По Руси
Шрифт:
Там он уселся на канате; несколько раз — по-волчьи ворочая шеей — оглянул людей и, нахмурясь, подперев скулы руками в рыжей шерсти, уставил глаза на баржу.
Люди стояли и сидели под жарким солнцем молча, вожделенно разглядывая его, явно желая заговорить и еще не решаясь; пришел большой мужик, оглядел всех и, сняв шапку, вытер ею потное лицо.
Серенький, красноносый старичок, с редкой, ершистой бородкой и слезящимися глазами, откашлялся и заговорил первый слащавым голосом:
— Скажи ты, пожалуйста, как же это случилось?
— Зачем? —
Старичок вынул из-за пазухи красный платок, встряхнул его и, осторожно приложив к глазам, сказал сквозь платок спокойным тоном человека, решившего настоять на своем:
— Как — зачем? Случай такой, что все должны…
Бородатый мужик вылез вперед и загудел:
— А ты — говори! Легче будя! Грех надо знать…
И — точно эхо отозвалось—раздался насмешливый, бодрящий возглас:
— Поймать да связать…
Чуть приподняв брови, парень негромко сказал:
— Отстали бы от меня…
Старичок, аккуратно сложив платок, спрятал его и, подняв сухую — точно петушиная нога — руку, усмехнулся остренькой усмешкой:
— Может, люди не из пустого интереса просят…
— Плевать мне на людей, — буркнул парень, а большой мужик, притопнув, заревел:
— Как так? А куда от них денешься?
Он долго и оглушительно кричал о людях, о боге и совести, дико выкатывая глаза, взмахивая руками, и, разъяряясь все больше, становился страшным.

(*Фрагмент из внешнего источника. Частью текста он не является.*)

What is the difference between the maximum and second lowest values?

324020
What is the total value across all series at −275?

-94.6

Публика, тоже возбуждаясь, одобряла его, подкрикивая:
— Верно-о! Во-от…
Парень сначала слушал молча, неподвижно, потом разогнул спину, встал, спрятав руки в карманы штанов, и, покачивая туловище, начал оглядывать всех зло и ярко разгоревшимся взглядом зеленоватых глаз. И вдруг, выпятив грудь, закричал сипло:
— Куда пойду? В разбой пойду! Резать буду всех… Ну, вяжите! Сто человек зарежу! Все одно, мне души не жаль, — кончено! Вяжите, ну?

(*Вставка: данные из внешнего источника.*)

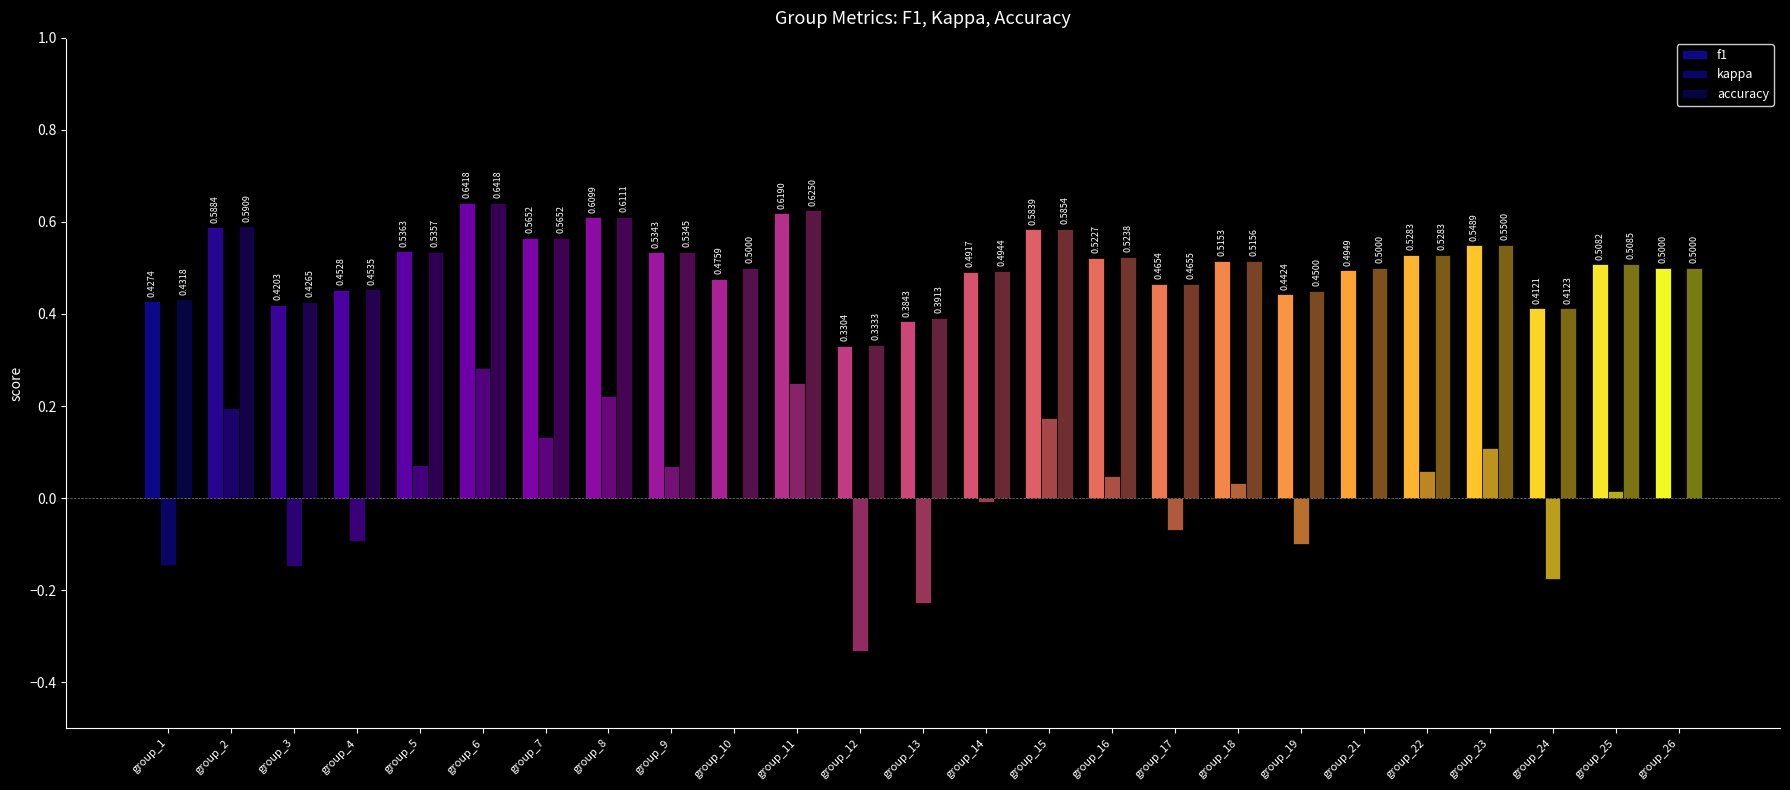

How many data points does each series have?

25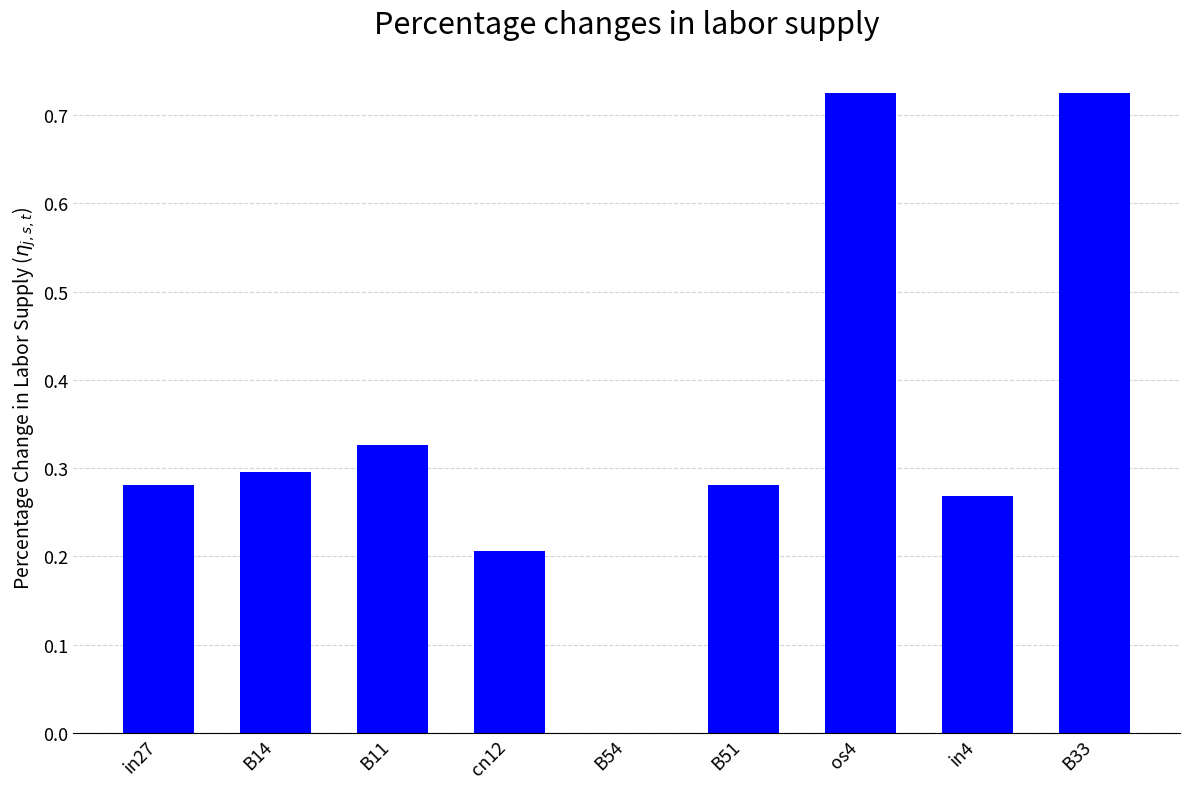

Between B11 and cn12, which is larger?

B11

Говорил он задыхаясь, плечи у него дрожали, ноги тряслись, серое лицо мучительно исказилось и тоже все трепетало.
Люди угрюмо, обиженно и жутко загудели, отступая от него и уходя, некоторые стали похожи на парня — озлились так же, как он, и рычали, сверкая глазами. Было ясно, что сейчас кто-нибудь ударит его.

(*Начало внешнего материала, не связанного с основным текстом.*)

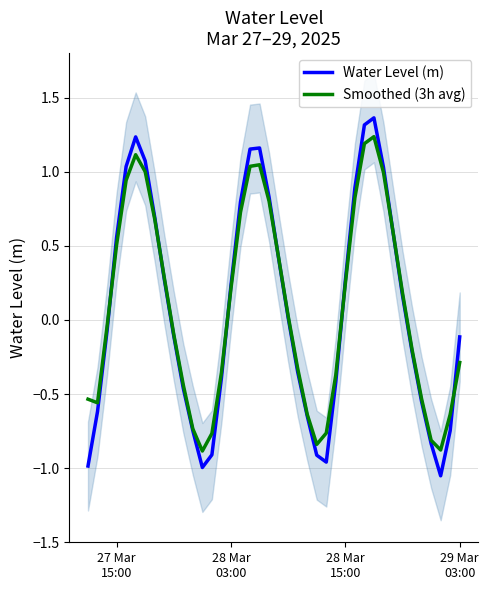

Count the number of data series in this chart.

2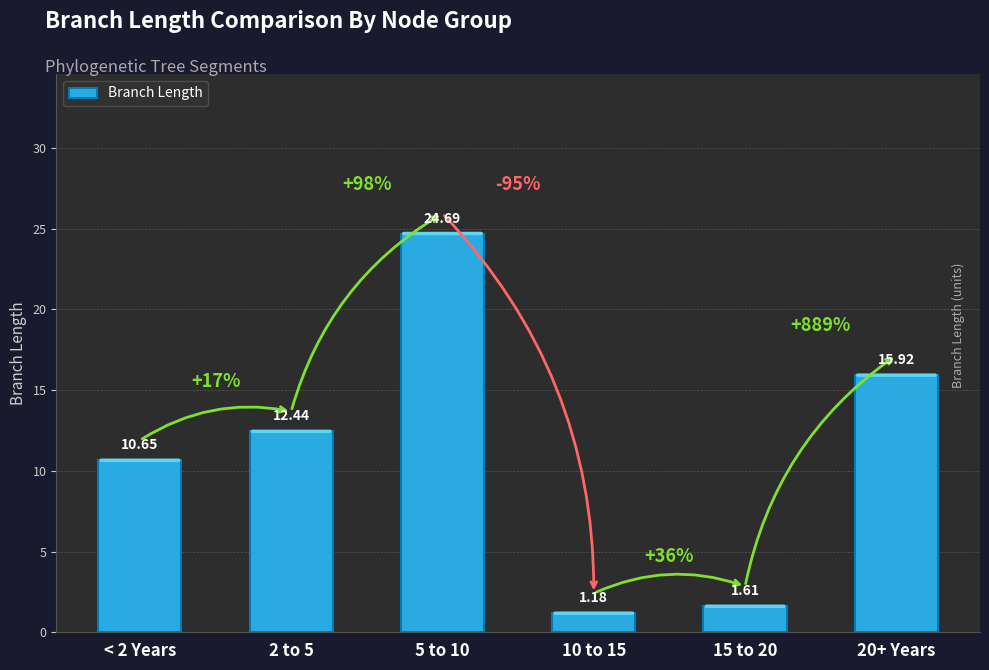

What is the sum of all values?

66.5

Но он вдруг весь стал мягкий и точно растаял на солнце, ноги его подогнулись, он рухнул на колени, наклонив голову, как под топор, едва не ударившись лицом об угол ящика, и, хлопая ладонями по груди, стал кричать не своим голосом, давясь словами:
— Разрешите, — как же я? Виноват я? Сидел в остроге, ну, после — судили, сказали — свободен.
Он хватал себя за уши, за щеки, раскачивая голову, точно пытаясь оторвать ее.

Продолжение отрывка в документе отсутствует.